Credit: V. Summersby/NPG

It is widely recognized that a limitation of genome-wide association studies using single-nucleotide polymorphism (SNP) arrays is that only a proportion of genetic variants is assayed, and low-frequency variants are missed. This limitation can be overcome using whole-genome sequencing, and authors from the Cohorts for Heart and Aging Research in Genetic Epidemiology (CHARGE) Consortium have now demonstrated how this approach can be used to examine the genetic architecture of a complex trait: namely, levels of high-density lipoprotein cholesterol (HDL-C).

Morrison et al. sequenced the genomes of 962 individuals to an average depth of sixfold; this sample size and depth gives a high probability of identifying variants that have a frequency of >0.5%. Indeed, rare variants (those with a minor allele frequency of <1%) made up ~65% of the ~25 million variants identified in this study.

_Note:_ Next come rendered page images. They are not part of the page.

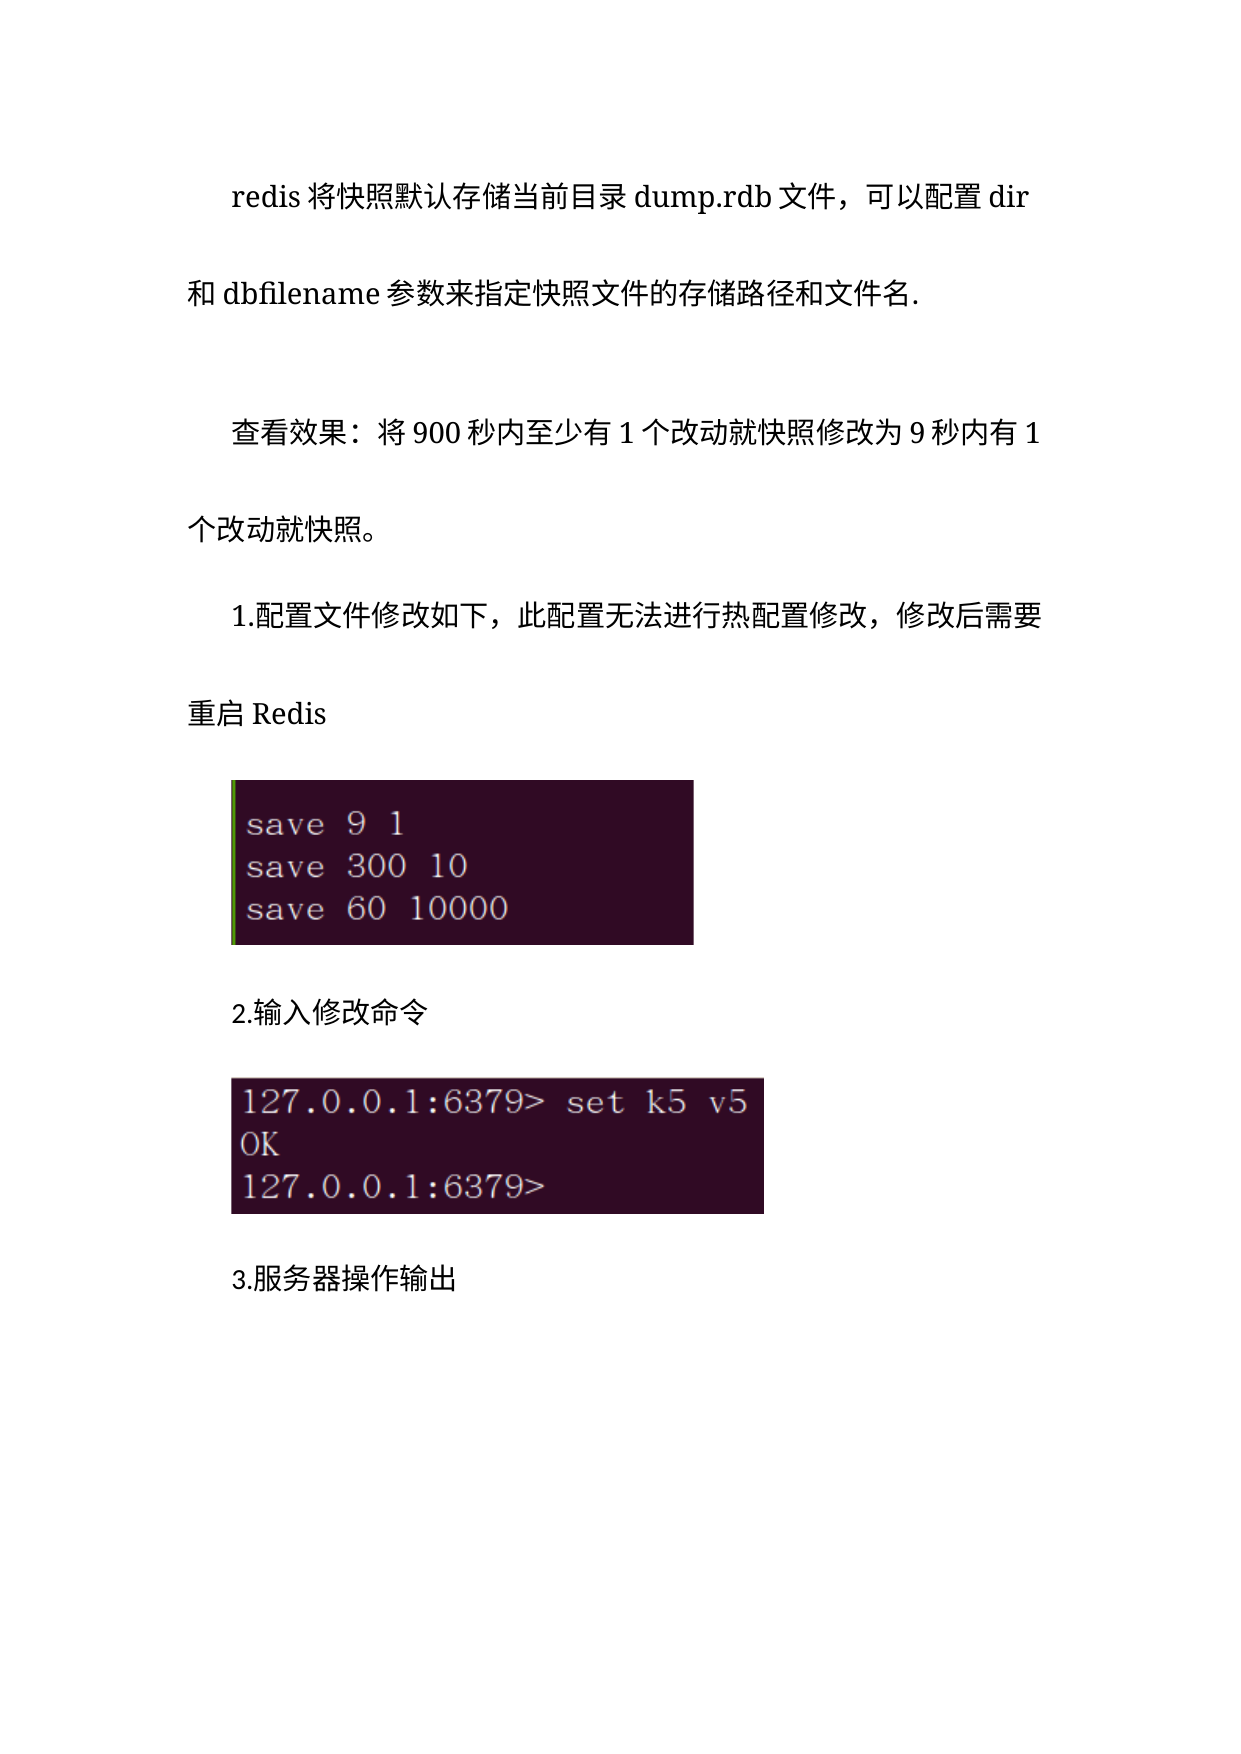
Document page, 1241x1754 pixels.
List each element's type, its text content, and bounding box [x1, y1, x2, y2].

list 查看效果：将900秒内至少有1个改动就快照修改为9秒内有1个改动就快照。 [187, 398, 1053, 560]
list 1.配置文件修改如下，此配置无法进行热配置修改，修改后需要重启Redis [187, 582, 1053, 744]
picture [231, 1077, 764, 1214]
list 输入修改命令 [187, 978, 1053, 1043]
picture [231, 780, 694, 945]
list redis将快照默认存储当前目录dump.rdb文件，可以配置dir和dbfilename参数来指定快照文件的存储路径和文件名. [187, 162, 1053, 324]
list 服务器操作输出 [187, 1244, 1053, 1309]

The authors grouped variants as 'rare', 'low-frequency' or 'common', and using a linear mixed model approach they assessed the contribution of variants within each group to the heritability of HDL-C levels. The data in this study suggests that common variants and rare variants account for 61.8% and 7.8%, respectively, of the variance in HDL-C levels. Along with results from previous studies, this finding suggests that many variants with small effects contribute to the genetic architecture of this trait. They also found that a few of the individuals with HDL-C levels in the tails of the distribution carried rare variants with large effects that had been previously identified in Mendelian conditions that affect lipoprotein levels.

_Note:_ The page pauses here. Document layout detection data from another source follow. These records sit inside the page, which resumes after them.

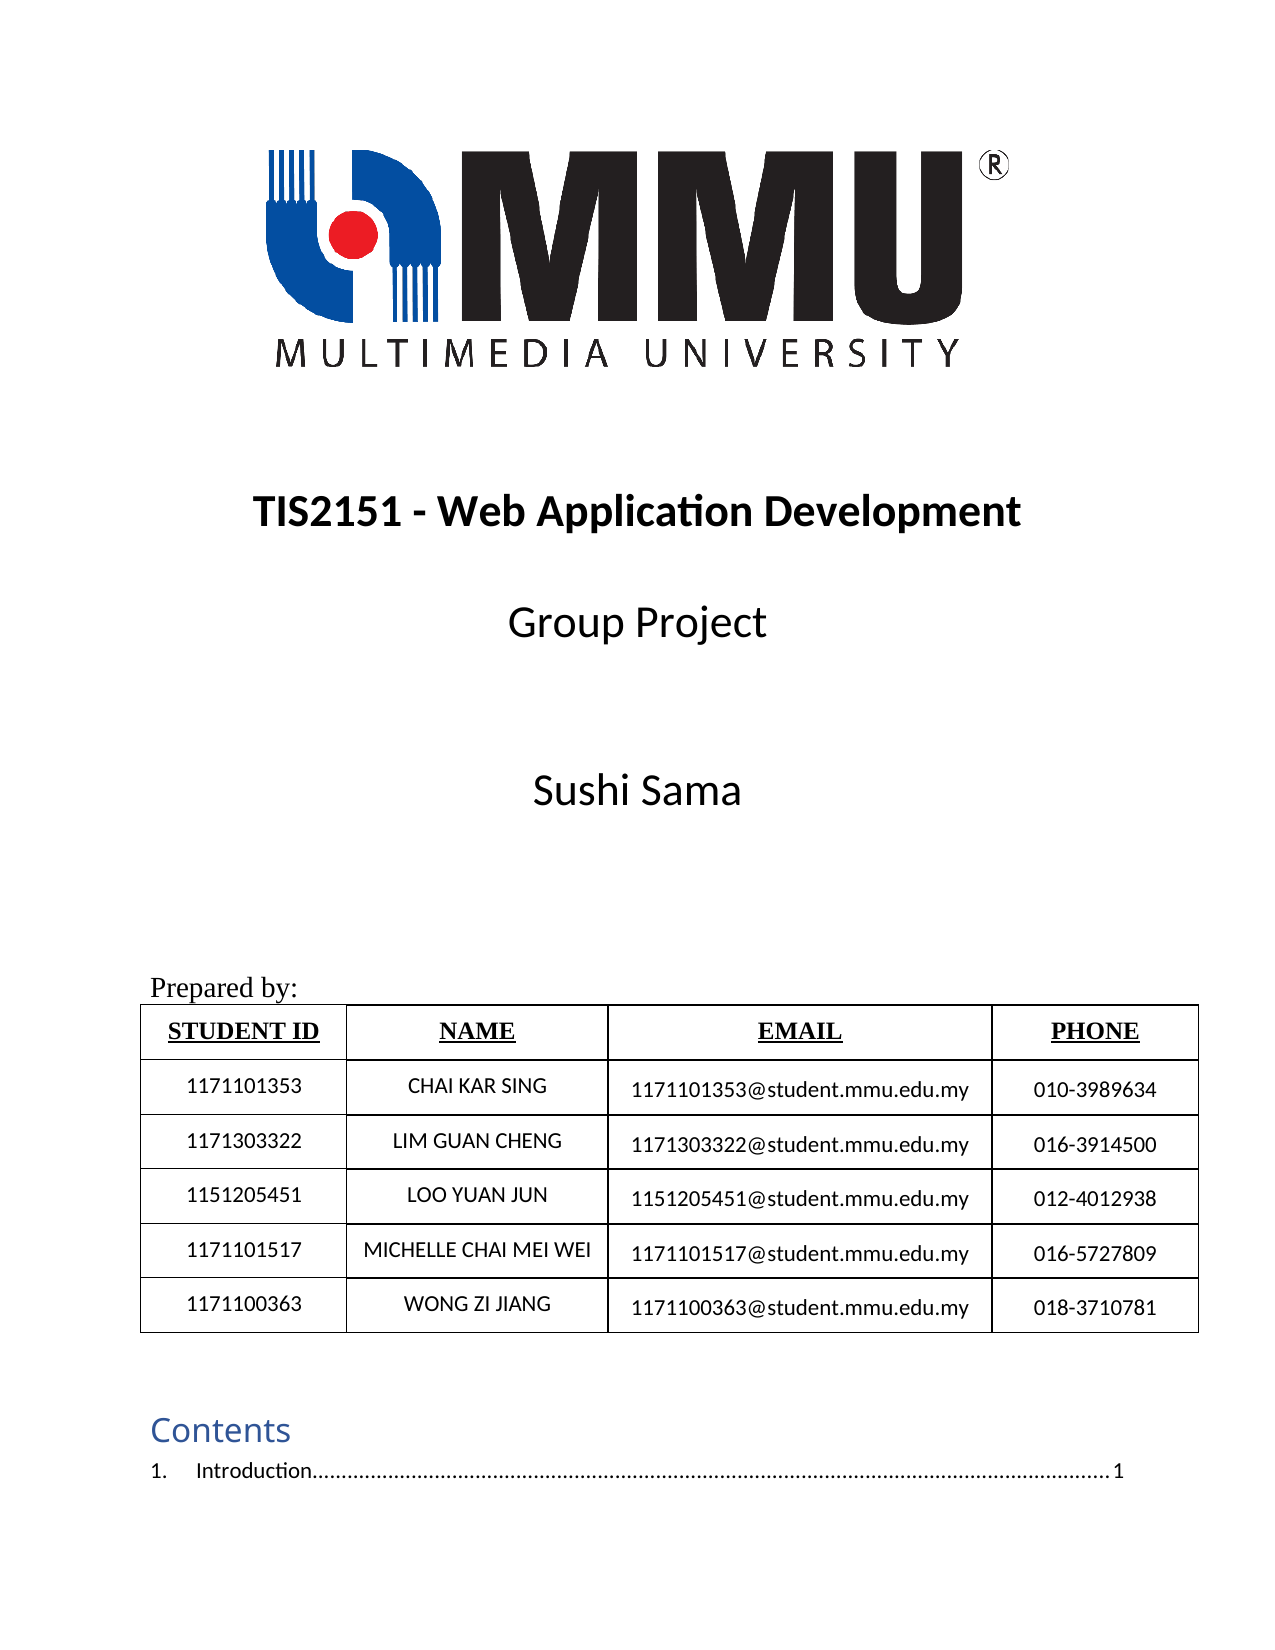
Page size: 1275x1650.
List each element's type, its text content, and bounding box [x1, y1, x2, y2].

table_cell 1171100363 [141, 1278, 346, 1332]
table_header NAME [347, 1006, 607, 1059]
table_header EMAIL [609, 1006, 991, 1059]
text TIS2151 - Web Application Development [150, 481, 1125, 537]
table_cell WONG ZI JIANG [347, 1279, 607, 1332]
table_cell 018-3710781 [993, 1279, 1198, 1332]
table_cell CHAI KAR SING [347, 1061, 607, 1114]
table_cell 1171101353 [141, 1060, 346, 1114]
table_cell 1151205451@student.mmu.edu.my [609, 1170, 991, 1223]
table_cell 1171101517 [141, 1224, 346, 1277]
table_cell 016-5727809 [993, 1225, 1198, 1277]
table_cell 1171100363@student.mmu.edu.my [609, 1279, 991, 1332]
table_cell LOO YUAN JUN [347, 1170, 607, 1223]
table_cell MICHELLE CHAI MEI WEI [347, 1225, 607, 1277]
table_header STUDENT ID [141, 1005, 346, 1059]
text Sushi Sama [150, 761, 1125, 817]
table_cell 012-4012938 [993, 1170, 1198, 1223]
text Prepared by: [150, 970, 1125, 1004]
picture [266, 150, 1009, 367]
table_cell 1171303322 [141, 1115, 346, 1168]
table_cell 1171101517@student.mmu.edu.my [609, 1225, 991, 1277]
table_cell 1171303322@student.mmu.edu.my [609, 1116, 991, 1168]
table_cell LIM GUAN CHENG [347, 1116, 607, 1168]
table_header PHONE [993, 1006, 1198, 1059]
table_cell 1151205451 [141, 1169, 346, 1223]
text Group Project [150, 593, 1125, 649]
table_cell 016-3914500 [993, 1116, 1198, 1168]
table_cell 1171101353@student.mmu.edu.my [609, 1061, 991, 1114]
table_cell 010-3989634 [993, 1061, 1198, 1114]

This paper presents examples that illustrate how whole-genome association data can be analysed using different approaches, such as a sliding window that aggregates the contribution of rare variants, as well as single SNP analyses. The 'landscape' of associations across the genome can also be compared to other genome annotations: for example, to assess the contribution of rare and common variants in regulatory regions. Thus, this work shows the benefits of taking a whole-genome sequencing approach to complex trait association studies, which could be extended in larger studies and as genome annotations continue to improve.